From 3:30pm to 5pm on Friday, I have the privilege of offering an “Author Session” titled, “Top Tips for Weaving a Strengths-Based Approach to Suicide into Your Practice.” This session—based on our ACA book by nearly the same name, I will offer strengths-based tips about viewing suicidality as an unparalleled counseling opportunity, making your assessments therapeutic, building hope from the bottom-up, and much more. Right afterward, there will be a book-signing session . . . and I hope you’ll come to that, if only to talk to me and save me from the embarrassing situation of sitting alone next to a pile of books.
On Saturday, April 1 (and this is no joke), I’ll be presenting an education session on “Counseling for Happiness: Facilitating Client and Student Wellness.” Here’s the blurb:
Most people who seek counseling not only want to deal with their problems and distress, they also want to live happier and more meaningful lives. In this education session, the presenter will describe and demonstrate six evidence-based happiness strategies that professional counselors can use with clients and with themselves. The discussion will also address how specific happiness interventions may be more or less culturally appropriate. Using an open and collaborative experimental mindset is encouraged.
In addition to these formal appearances, I will also be hanging out at the John Wiley and Sons booth in the exhibition hall (especially on Thursday, March 30, from 2-5pm for the Expo Grand Opening). If you happen to be in Toronto for the ACA Conference, I hope to see you there.

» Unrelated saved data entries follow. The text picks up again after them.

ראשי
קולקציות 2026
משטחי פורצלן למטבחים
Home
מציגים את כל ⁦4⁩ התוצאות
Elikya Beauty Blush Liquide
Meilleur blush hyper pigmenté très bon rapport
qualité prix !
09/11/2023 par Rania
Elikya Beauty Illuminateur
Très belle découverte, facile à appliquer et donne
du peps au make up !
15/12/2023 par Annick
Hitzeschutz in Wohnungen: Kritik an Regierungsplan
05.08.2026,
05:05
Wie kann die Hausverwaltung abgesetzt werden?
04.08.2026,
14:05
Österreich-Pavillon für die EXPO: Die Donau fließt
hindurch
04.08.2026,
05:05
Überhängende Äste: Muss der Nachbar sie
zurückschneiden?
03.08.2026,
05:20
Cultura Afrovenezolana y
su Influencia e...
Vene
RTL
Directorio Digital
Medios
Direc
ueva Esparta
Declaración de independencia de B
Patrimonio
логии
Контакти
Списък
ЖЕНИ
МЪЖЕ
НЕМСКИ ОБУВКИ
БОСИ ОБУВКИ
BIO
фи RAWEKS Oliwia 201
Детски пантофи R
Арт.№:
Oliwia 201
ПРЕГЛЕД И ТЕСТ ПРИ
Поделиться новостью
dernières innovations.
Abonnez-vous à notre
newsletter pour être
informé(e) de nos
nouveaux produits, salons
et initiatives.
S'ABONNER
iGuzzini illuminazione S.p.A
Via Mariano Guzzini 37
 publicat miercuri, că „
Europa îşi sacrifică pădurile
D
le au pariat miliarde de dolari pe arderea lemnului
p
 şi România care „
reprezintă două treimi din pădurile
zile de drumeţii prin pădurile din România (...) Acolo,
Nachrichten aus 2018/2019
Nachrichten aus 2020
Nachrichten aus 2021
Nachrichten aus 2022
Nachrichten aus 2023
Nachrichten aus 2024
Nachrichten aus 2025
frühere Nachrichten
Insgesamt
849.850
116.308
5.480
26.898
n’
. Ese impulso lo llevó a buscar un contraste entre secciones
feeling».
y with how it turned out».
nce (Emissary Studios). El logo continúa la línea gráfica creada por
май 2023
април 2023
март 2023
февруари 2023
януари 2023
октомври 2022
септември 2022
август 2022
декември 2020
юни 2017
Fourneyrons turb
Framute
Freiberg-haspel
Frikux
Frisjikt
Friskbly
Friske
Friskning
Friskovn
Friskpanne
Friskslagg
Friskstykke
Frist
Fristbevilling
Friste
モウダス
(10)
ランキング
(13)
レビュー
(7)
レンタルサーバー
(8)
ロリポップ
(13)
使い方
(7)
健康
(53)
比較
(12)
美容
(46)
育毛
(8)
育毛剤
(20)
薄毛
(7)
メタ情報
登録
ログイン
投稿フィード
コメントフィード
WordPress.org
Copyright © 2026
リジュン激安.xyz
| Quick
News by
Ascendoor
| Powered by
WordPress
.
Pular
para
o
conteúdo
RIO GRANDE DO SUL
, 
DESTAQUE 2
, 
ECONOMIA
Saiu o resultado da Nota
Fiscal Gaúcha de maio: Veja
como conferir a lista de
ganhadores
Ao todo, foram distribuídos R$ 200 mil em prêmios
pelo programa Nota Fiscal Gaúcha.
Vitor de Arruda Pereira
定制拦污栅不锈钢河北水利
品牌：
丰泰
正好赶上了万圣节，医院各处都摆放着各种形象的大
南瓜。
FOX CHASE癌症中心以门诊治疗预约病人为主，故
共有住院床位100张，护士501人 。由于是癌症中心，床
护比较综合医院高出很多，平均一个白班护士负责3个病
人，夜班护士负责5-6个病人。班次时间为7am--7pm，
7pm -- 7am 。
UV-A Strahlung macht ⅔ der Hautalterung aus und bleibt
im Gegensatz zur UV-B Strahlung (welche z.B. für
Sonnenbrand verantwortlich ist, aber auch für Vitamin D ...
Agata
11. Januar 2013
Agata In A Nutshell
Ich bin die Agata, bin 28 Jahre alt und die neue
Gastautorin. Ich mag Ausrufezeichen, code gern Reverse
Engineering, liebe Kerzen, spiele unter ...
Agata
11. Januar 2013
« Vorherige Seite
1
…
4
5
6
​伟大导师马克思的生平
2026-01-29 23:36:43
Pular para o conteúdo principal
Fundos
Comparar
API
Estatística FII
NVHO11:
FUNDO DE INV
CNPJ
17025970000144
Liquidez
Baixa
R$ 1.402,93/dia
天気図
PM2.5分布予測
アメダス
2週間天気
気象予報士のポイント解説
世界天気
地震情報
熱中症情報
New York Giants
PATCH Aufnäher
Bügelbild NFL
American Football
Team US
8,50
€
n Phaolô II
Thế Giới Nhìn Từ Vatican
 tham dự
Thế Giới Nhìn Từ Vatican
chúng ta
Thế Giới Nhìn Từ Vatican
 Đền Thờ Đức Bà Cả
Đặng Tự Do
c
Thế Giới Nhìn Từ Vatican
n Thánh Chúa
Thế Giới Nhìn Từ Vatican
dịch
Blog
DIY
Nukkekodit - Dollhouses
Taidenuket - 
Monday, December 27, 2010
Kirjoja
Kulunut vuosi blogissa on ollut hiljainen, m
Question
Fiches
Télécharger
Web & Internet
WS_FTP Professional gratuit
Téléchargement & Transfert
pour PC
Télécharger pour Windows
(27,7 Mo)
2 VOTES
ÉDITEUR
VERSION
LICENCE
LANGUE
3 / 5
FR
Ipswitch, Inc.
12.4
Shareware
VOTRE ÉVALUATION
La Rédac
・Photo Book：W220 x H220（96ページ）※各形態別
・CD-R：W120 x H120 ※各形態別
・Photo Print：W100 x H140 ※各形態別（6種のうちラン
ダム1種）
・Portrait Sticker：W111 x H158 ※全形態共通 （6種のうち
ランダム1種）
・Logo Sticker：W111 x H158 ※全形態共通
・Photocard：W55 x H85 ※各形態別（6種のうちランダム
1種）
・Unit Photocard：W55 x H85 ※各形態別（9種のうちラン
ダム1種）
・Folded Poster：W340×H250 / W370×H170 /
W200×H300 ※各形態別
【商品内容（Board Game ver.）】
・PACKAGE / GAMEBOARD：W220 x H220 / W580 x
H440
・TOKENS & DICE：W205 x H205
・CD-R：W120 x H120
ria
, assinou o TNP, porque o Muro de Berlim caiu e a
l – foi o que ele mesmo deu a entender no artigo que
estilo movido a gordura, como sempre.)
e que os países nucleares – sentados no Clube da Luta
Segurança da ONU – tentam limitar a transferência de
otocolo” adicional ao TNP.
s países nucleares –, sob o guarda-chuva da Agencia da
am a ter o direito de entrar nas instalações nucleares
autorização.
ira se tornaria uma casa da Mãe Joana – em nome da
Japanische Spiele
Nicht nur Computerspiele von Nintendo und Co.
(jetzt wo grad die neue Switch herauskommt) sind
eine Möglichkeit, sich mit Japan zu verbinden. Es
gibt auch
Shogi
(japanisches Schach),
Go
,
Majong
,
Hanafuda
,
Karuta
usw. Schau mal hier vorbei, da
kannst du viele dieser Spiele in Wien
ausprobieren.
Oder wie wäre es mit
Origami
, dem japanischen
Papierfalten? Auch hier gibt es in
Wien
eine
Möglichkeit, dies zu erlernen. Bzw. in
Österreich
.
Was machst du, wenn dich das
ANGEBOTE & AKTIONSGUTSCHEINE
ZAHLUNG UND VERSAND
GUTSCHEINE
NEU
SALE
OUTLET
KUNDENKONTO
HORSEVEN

Yesterday I had a marvelous day with a group of about 35 wonderful mental health professionals and students in Ypsilante, Michigan. I was hosted by generous and kind faculty of Eastern Michigan University. I learned about the historical significance of “Ipsy,” along with anecdotes pertaining to the Ipsy water tower on post-cards, details of which—obviously because I’m so classy and sophisticated—I will not mention here.
The weather was marginally dreadful. We worried the in-person workshop would be cancelled and replaced with Zoom. Despite the weather, some people drove 90 minutes or more to arrive, which was just one small measure of their commitment to learning and their commitment to serving youth and families in counseling and psychotherapy. Whenever I’m in a room with professionals like the group yesterday, I have renewed hope in the world and in the future. The participants were: Just. Good. People.
As is my practice, I’m posting the ppts from the workshop here:
And here’s a PG-rated image of the Ypsilante water tower.
Toward the end of the workshop I engaged two participants in an activity that involved shaking imaginary soda pop bottles and opening them. One participant had brought her five-year-old daughter for the day (because of a school closure). As her mother and the woman next to her pretended to shake their imaginary bottles, and I was saying, “Shake, shake, shake,” the five-year-old, who had been incredibly well-behaved for the preceding 8 hours, began giggling in a way that couldn’t be described as representing anything other than pure joy.
In honor of my new five-year-old friend, I encourage you all to find time to giggle this weekend. Even better, find a child to giggle with; it will be time well-spent.